Important: Bring water because potable water is not available along the trail (pit toilets are). Helmets are required as are head lamps or bike lights for the tunnels. Lookout Pass rents both. Dogs are prohibited on the trail, so leave yours at home.

Day 1

Begin your day with a short bike ride to the Red Light Garage for breakfast and order a stack of huckleberry pancakes, a Northwest specialty. On display at the funky restaurant is a Korean weather satellite that plunged to Earth nearby.

If you rent bikes at Lookout Pass, drive about 12 miles to Lookout and check in. From here, you can either ride your bike to the East Portal trailhead along the old railroad grade or drive (about 10 miles). If you drive, from Lookout Pass continue on I-90 into Montana; take Exit 5 at Taft. Follow the signs to the East Portal trailhead parking area.

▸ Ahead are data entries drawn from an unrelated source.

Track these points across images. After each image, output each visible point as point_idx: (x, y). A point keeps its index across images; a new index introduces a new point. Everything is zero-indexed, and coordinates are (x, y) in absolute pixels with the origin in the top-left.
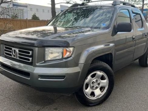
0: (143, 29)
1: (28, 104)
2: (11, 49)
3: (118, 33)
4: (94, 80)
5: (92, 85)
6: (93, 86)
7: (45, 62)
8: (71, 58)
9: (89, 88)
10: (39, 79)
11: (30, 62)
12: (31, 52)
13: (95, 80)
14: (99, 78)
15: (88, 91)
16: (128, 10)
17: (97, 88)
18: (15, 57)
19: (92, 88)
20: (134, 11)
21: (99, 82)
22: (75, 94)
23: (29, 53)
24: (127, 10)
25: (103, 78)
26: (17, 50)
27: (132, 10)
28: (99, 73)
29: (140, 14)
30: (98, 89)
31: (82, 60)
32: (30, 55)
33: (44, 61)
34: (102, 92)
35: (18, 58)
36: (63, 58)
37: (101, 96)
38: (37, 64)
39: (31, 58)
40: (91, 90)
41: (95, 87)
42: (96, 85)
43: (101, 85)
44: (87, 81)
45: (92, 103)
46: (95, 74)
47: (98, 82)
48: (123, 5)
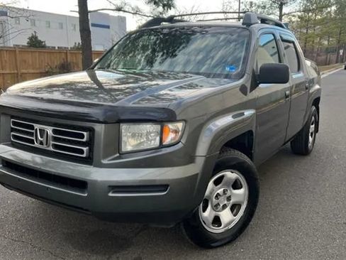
0: (301, 75)
1: (71, 251)
2: (32, 128)
3: (261, 85)
4: (220, 191)
5: (215, 202)
6: (218, 204)
8: (180, 145)
9: (209, 207)
10: (111, 194)
11: (84, 155)
12: (85, 133)
13: (222, 189)
14: (228, 186)
15: (208, 214)
16: (274, 35)
17: (225, 207)
18: (44, 147)
19: (216, 207)
20: (285, 37)
21: (228, 193)
22: (182, 224)
23: (82, 136)
24: (272, 35)
25: (236, 185)
26: (49, 130)
27: (280, 33)
28: (230, 175)
29: (293, 43)
30: (228, 210)
31: (202, 149)
32: (84, 140)
33: (118, 155)
34: (235, 216)
35: (51, 149)
37: (232, 225)
39: (87, 148)
40: (214, 213)
41: (221, 205)
42: (223, 201)
43: (232, 201)
45: (217, 241)
46: (222, 177)
47: (227, 195)
48: (262, 23)
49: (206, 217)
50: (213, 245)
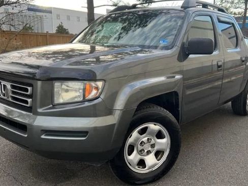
0: (238, 50)
3: (191, 56)
4: (145, 139)
5: (140, 148)
6: (143, 150)
7: (54, 106)
8: (99, 100)
9: (135, 152)
10: (43, 137)
11: (28, 105)
12: (29, 88)
13: (146, 138)
14: (153, 136)
15: (134, 158)
16: (210, 17)
17: (149, 152)
18: (5, 98)
19: (141, 152)
20: (222, 19)
21: (153, 142)
23: (27, 90)
25: (160, 135)
27: (217, 16)
28: (154, 127)
29: (233, 24)
30: (152, 156)
32: (28, 93)
33: (52, 106)
34: (158, 160)
35: (10, 99)
36: (84, 101)
37: (156, 167)
38: (40, 110)
39: (31, 99)
40: (139, 157)
41: (146, 151)
42: (147, 147)
43: (156, 148)
44: (130, 140)
45: (140, 180)
46: (146, 128)
47: (151, 143)
49: (131, 160)
50: (137, 182)
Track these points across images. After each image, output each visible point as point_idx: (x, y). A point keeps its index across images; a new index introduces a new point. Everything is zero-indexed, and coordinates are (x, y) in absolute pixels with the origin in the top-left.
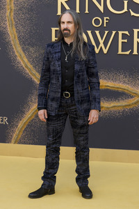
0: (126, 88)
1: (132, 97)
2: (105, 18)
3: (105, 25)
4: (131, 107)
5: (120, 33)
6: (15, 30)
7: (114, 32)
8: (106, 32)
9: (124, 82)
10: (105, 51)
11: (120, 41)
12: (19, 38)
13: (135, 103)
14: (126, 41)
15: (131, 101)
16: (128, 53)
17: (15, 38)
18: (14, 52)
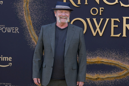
0: (117, 63)
1: (122, 70)
2: (101, 8)
3: (100, 14)
4: (121, 78)
5: (113, 20)
6: (30, 18)
7: (108, 19)
8: (102, 19)
9: (116, 59)
10: (101, 34)
11: (113, 26)
12: (33, 24)
13: (124, 75)
14: (117, 26)
15: (122, 73)
16: (118, 35)
17: (30, 24)
18: (29, 35)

If you’re bringing your own bikes, and already have your trail passes or want to buy them from the trail rangers, from Wallace drive 21 miles on I-90 to the East Portal trailhead parking area. From the East Portal, the 15-mile trail is down hill on a gentle grade of packed gravel.

The trail starts with a bang and just keeps delivering one gem after another. First, you plunge into one of the trail’s most dramatic features: the St. Paul tunnel. At more than 1.5 miles long, the dead-straight bore through the mountain was burrowed in 1907. Midway through a sign notes the state line and tells which crew—Idaho or Montana—reached the center first. At the other end of the tunnel, and once your eyes re-adjust to daylight, look for the waterfall tumbling down the rocks.

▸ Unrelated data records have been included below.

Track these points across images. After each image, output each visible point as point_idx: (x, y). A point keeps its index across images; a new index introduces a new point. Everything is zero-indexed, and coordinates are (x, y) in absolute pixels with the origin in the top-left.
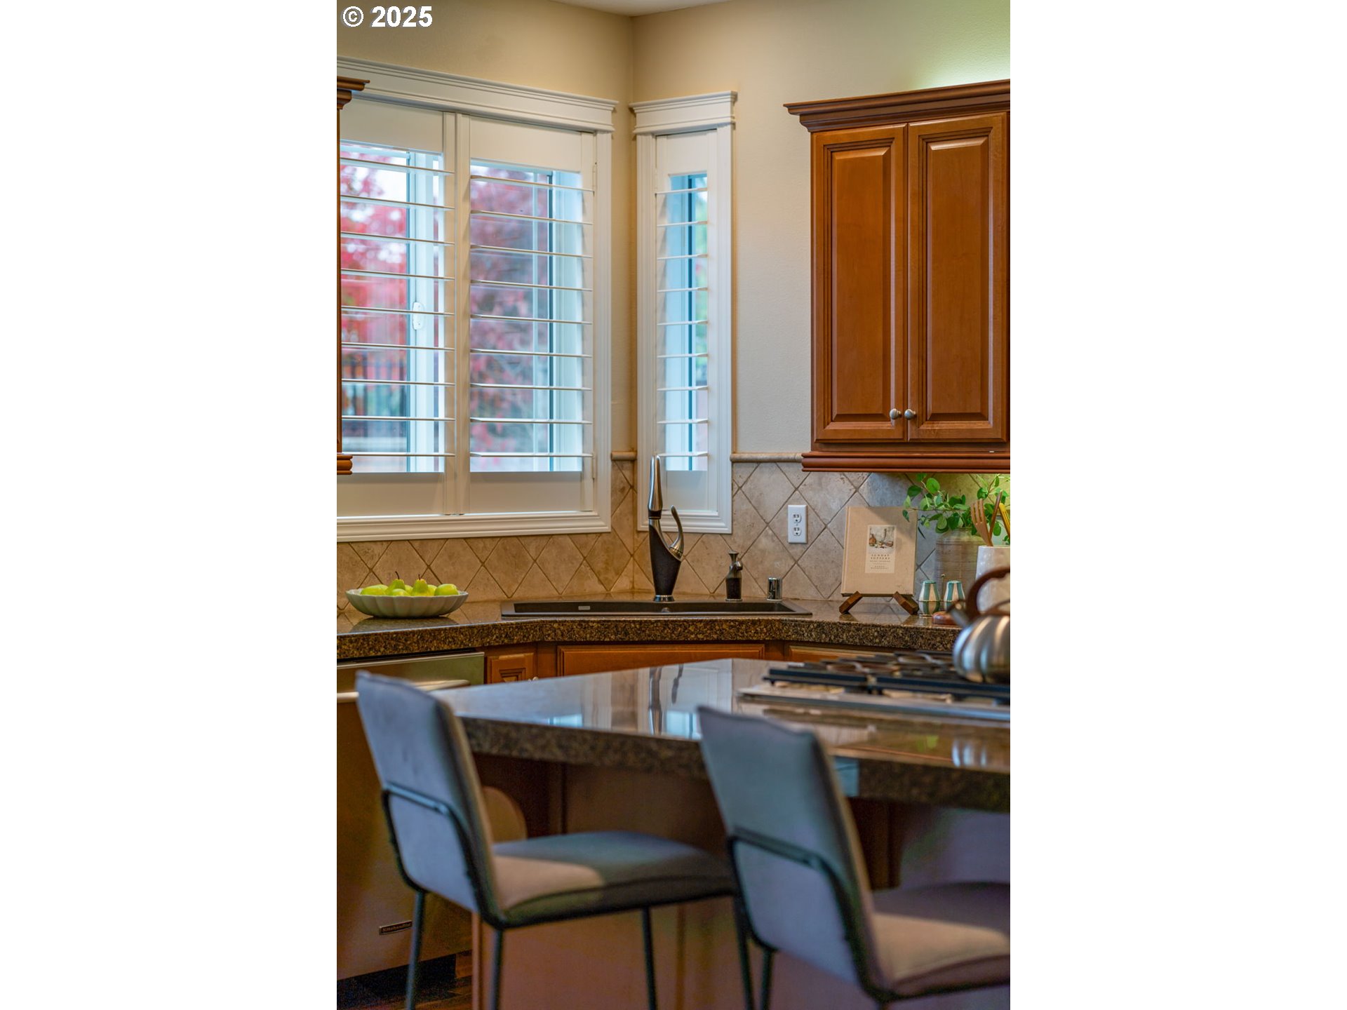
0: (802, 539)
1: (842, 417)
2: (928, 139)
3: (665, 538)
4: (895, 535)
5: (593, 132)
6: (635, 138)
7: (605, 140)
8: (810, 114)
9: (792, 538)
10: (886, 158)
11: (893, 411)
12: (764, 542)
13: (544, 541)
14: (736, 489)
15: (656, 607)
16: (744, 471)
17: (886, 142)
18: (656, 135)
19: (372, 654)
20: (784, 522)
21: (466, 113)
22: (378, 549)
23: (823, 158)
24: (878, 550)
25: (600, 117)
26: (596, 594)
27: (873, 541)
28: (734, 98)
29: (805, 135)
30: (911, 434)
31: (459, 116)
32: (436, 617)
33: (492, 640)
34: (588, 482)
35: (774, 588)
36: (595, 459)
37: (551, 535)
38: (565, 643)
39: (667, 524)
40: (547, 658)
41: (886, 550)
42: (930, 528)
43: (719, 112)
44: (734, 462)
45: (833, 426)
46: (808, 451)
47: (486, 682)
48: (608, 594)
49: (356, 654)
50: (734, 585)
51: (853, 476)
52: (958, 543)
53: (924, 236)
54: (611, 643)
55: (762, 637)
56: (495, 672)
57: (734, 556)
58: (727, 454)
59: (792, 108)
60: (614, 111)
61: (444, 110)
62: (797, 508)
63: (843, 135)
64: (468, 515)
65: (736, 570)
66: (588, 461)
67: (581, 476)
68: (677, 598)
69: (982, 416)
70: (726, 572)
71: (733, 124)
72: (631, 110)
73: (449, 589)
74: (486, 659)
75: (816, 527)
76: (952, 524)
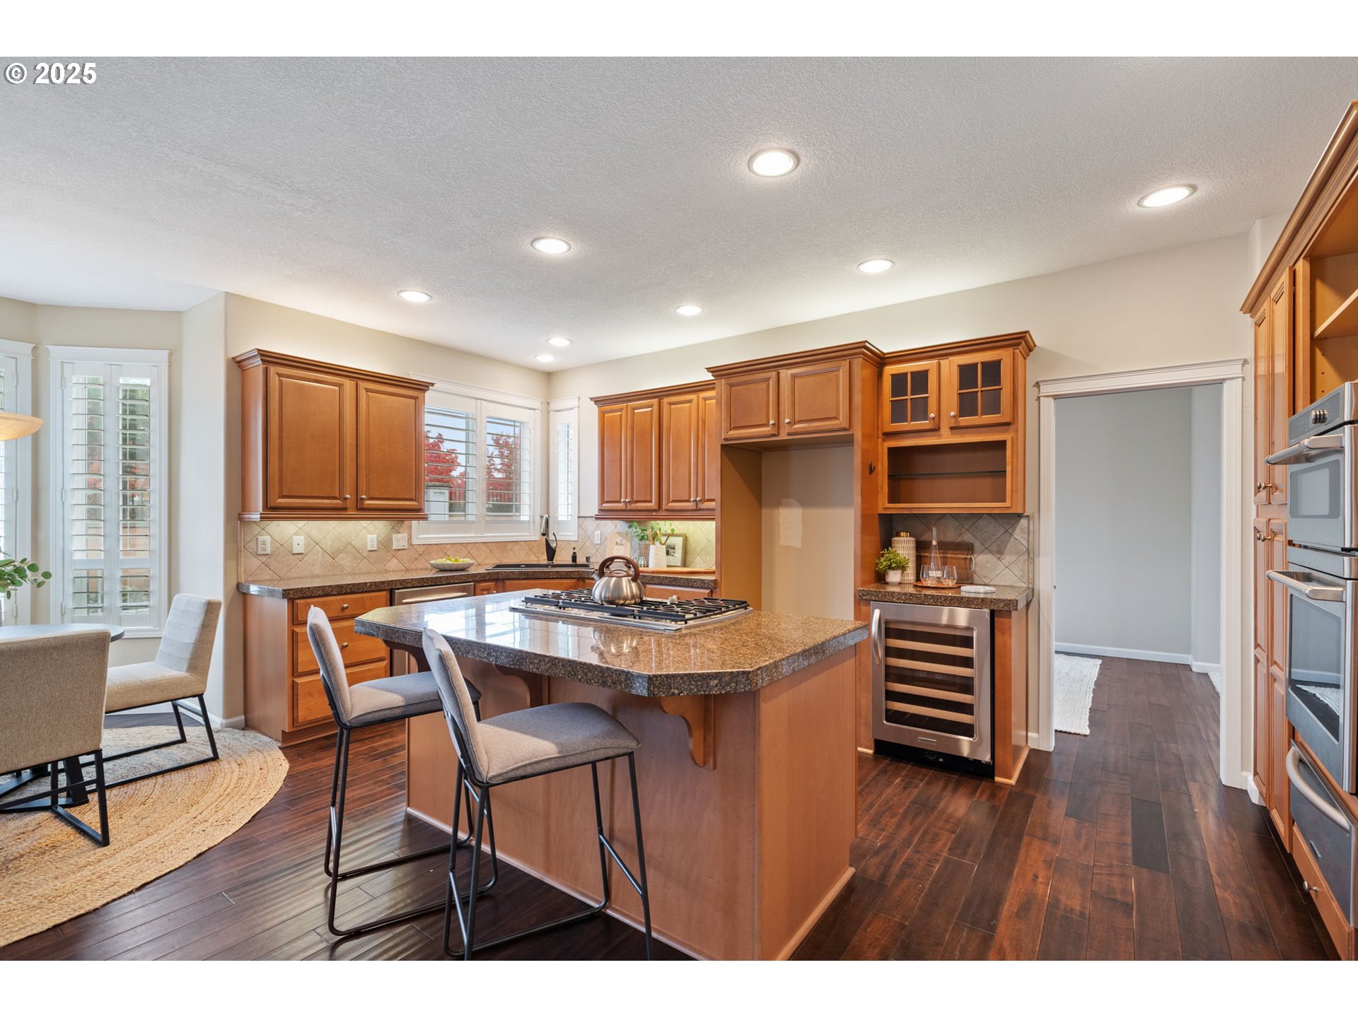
0: (599, 543)
1: (607, 502)
2: (634, 409)
3: (550, 543)
4: (624, 541)
5: (534, 409)
6: (549, 412)
7: (538, 412)
8: (597, 401)
9: (596, 543)
10: (621, 415)
11: (622, 500)
12: (588, 544)
13: (514, 544)
14: (579, 526)
15: (546, 566)
16: (582, 519)
17: (621, 410)
18: (556, 411)
19: (425, 584)
20: (594, 537)
21: (485, 400)
22: (448, 546)
23: (602, 415)
24: (618, 547)
25: (537, 404)
26: (533, 561)
27: (617, 544)
28: (579, 398)
29: (596, 408)
30: (629, 507)
31: (483, 401)
32: (463, 570)
33: (477, 578)
34: (531, 524)
35: (588, 559)
36: (534, 516)
37: (517, 542)
38: (506, 579)
39: (551, 537)
40: (500, 584)
41: (621, 547)
42: (637, 540)
43: (575, 403)
44: (579, 517)
45: (604, 505)
46: (597, 513)
47: (475, 595)
48: (539, 561)
49: (418, 585)
50: (574, 558)
51: (615, 522)
52: (645, 544)
53: (632, 441)
54: (523, 579)
55: (576, 576)
56: (478, 590)
57: (574, 549)
58: (577, 515)
59: (592, 399)
60: (542, 403)
61: (477, 399)
62: (598, 533)
63: (608, 408)
64: (485, 535)
65: (574, 553)
66: (532, 518)
67: (529, 521)
68: (555, 562)
69: (651, 501)
70: (572, 554)
71: (579, 407)
72: (548, 403)
73: (468, 561)
74: (475, 586)
75: (603, 539)
76: (642, 538)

The Milwaukee Road’s Route of the Hiawatha ran from 1911 to 1961 on a 46-mile passage. An important main line to the West Coast, it was also the last transcontinental route to be completed. It’s touted as one of the best engineered, too, and you can witness the handiwork. Along the way you’ll venture through nine more tunnels and cross seven breathtaking trestles, with views to match. At mile marker 6, the Kelly Creek trestle is the longest and highest (850 ft. and 230 ft., respectively). To build it, a 25-man crew used a rolling crane called “the traveler,” doing so in record time: just 31 days.

When you reach the end point at Pearson trailhead, you can continue riding Forest Road 456 (picking up the old rail bed at Forest Road 300A) to Avery (nine miles one way). Stop by Chicken Joe (730 Old River Rd.) for a cold drink, roasted chicken, Jo Jo fries and more. Between 1909 and 1980, Avery was a dividing point along the Milwaukee Road’s Pacific Extension and was also where steam and diesel locomotives were changed over or hooked up to electric ones.

Ride back to Pearson and take the shuttle bus back up the mountain to the Roland trailhead (fee applies; see the schedule at Lookout Pass). From Roland, you get one more treat before journey’s end: a second ride through the spectacular Taft tunnel.

Day 2

6th Street Theatre

Back in Wallace, there’s more to explore, including the Northern Pacific Depot Railroad Museum, the Wallace District Mining Museum and the Oasis Bordello, which allegedly operated until 1988! You can also take in a show at the Sixth Street Theater, featuring old-time melodrama.

While you’re in the area, don’t miss the sublime Trail of the Coeur d’Alenes, which offers 72 paved miles through scenic mountains and valleys in Idaho’s Panhandle. Montana’s Route of the Olympian, a 31-mile gravel rail-trail between Taft and St. Regis, provides another biking option.